(Page-level text extractions)
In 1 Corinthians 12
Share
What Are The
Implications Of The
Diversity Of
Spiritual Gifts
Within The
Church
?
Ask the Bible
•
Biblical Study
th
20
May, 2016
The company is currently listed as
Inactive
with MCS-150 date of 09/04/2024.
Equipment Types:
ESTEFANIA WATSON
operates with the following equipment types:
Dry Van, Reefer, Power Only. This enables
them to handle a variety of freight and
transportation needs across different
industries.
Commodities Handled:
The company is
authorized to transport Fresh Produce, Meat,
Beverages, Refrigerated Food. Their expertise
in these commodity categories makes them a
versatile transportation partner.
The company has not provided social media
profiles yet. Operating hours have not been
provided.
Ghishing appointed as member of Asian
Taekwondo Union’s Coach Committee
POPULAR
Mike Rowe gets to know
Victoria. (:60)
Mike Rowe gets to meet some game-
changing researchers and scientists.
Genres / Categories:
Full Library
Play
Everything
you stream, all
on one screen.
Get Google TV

* _TO DO_:
Nothing may be left out: return each entry exactly as it reads.

* _EXERCISE RESPONSE_:
In 1 Corinthians 12
Share
What Are The
Implications Of The
Diversity Of
Spiritual Gifts
Within The
Church
?
Ask the Bible
•
Biblical Study
th
20
May, 2016
The company is currently listed as
Inactive
with MCS-150 date of 09/04/2024.
Equipment Types:
ESTEFANIA WATSON
operates with the following equipment types:
Dry Van, Reefer, Power Only. This enables
them to handle a variety of freight and
transportation needs across different
industries.
Commodities Handled:
The company is
authorized to transport Fresh Produce, Meat,
Beverages, Refrigerated Food. Their expertise
in these commodity categories makes them a
versatile transportation partner.
The company has not provided social media
profiles yet. Operating hours have not been
provided.
Ghishing appointed as member of Asian
Taekwondo Union’s Coach Committee
POPULAR
Mike Rowe gets to know
Victoria. (:60)
Mike Rowe gets to meet some game-
changing researchers and scientists.
Genres / Categories:
Full Library
Play
Everything
you stream, all
on one screen.
Get Google TV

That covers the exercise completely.